— WHAT YOU SHOULD DO —
Could you retype every line below exactly, omitting the images?

— RECORDED DATA —
++++++++++++++++++++

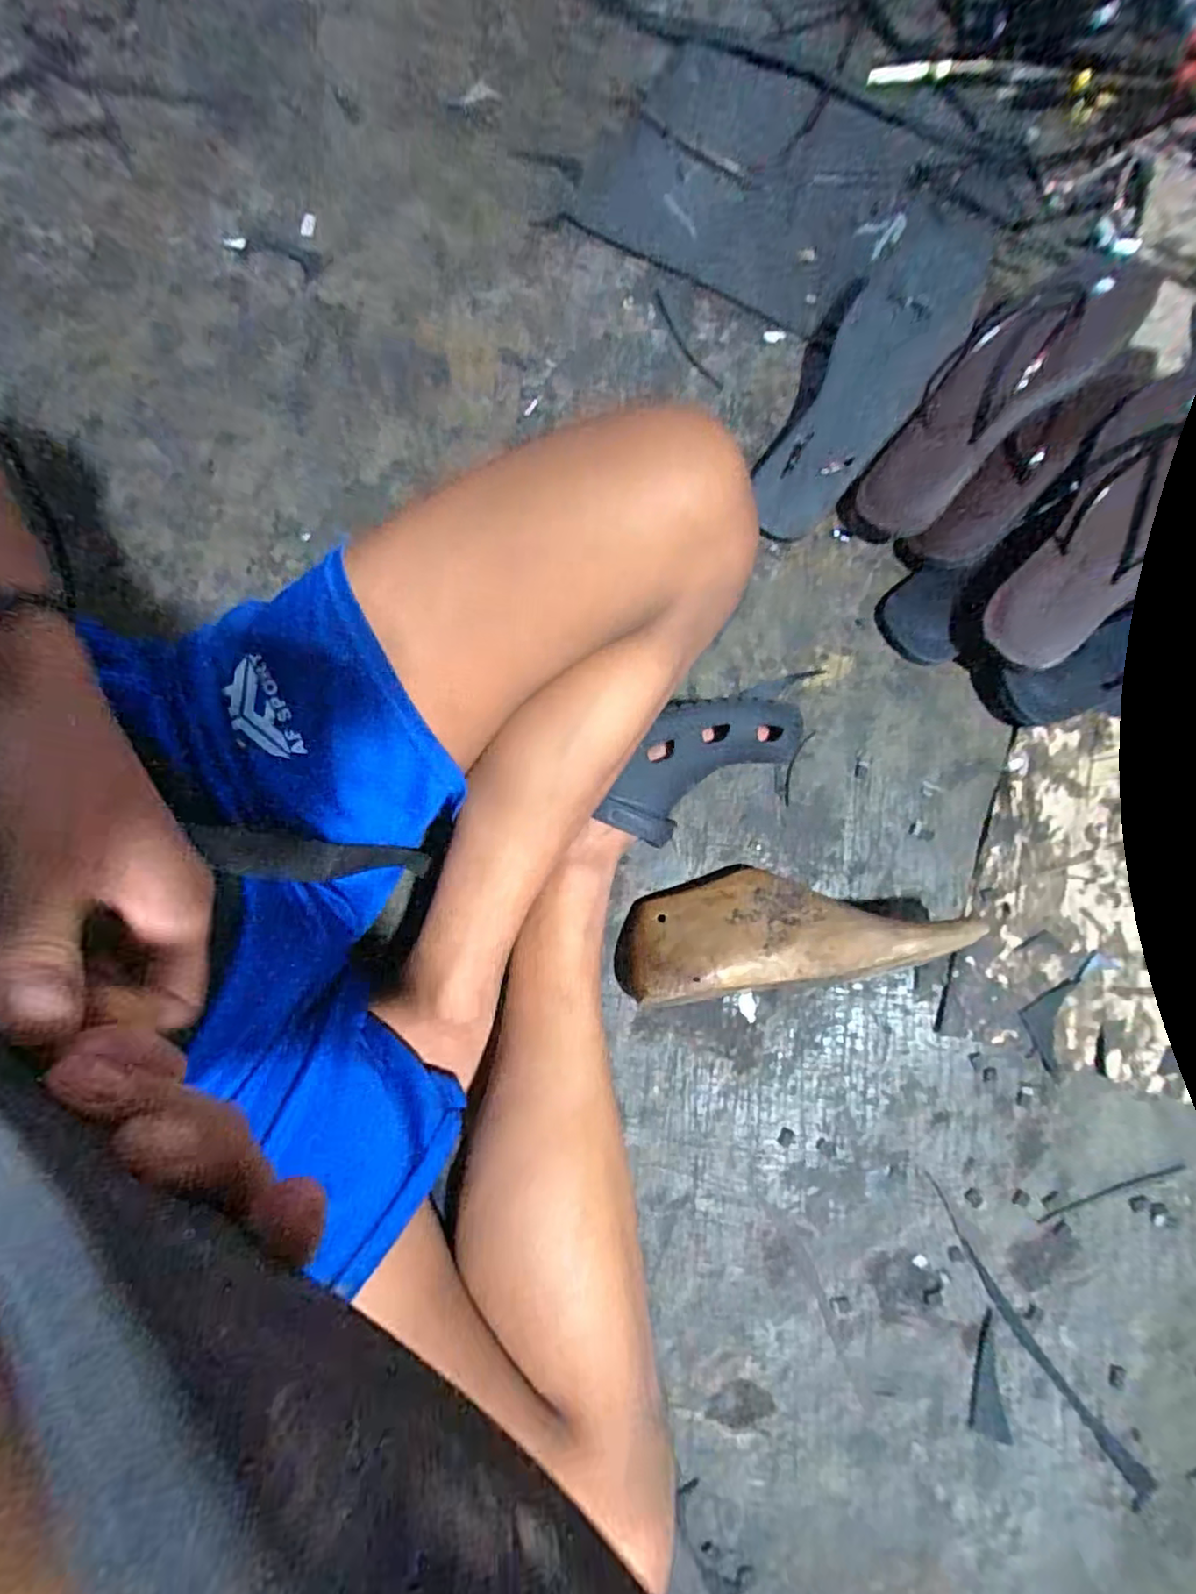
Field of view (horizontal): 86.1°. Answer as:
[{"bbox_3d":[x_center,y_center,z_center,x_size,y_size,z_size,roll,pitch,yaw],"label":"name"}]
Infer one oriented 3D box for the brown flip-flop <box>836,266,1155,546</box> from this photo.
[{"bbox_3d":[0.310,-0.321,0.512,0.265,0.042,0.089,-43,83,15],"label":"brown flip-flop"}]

++++++++++++++++++++

— ANSWER BOX —
Field of view (horizontal): 86.1°. Answer as:
[{"bbox_3d":[x_center,y_center,z_center,x_size,y_size,z_size,roll,pitch,yaw],"label":"name"}]
Infer one oriented 3D box for the brown flip-flop <box>836,266,1155,546</box> from this photo.
[{"bbox_3d":[0.310,-0.321,0.512,0.265,0.042,0.089,-43,83,15],"label":"brown flip-flop"}]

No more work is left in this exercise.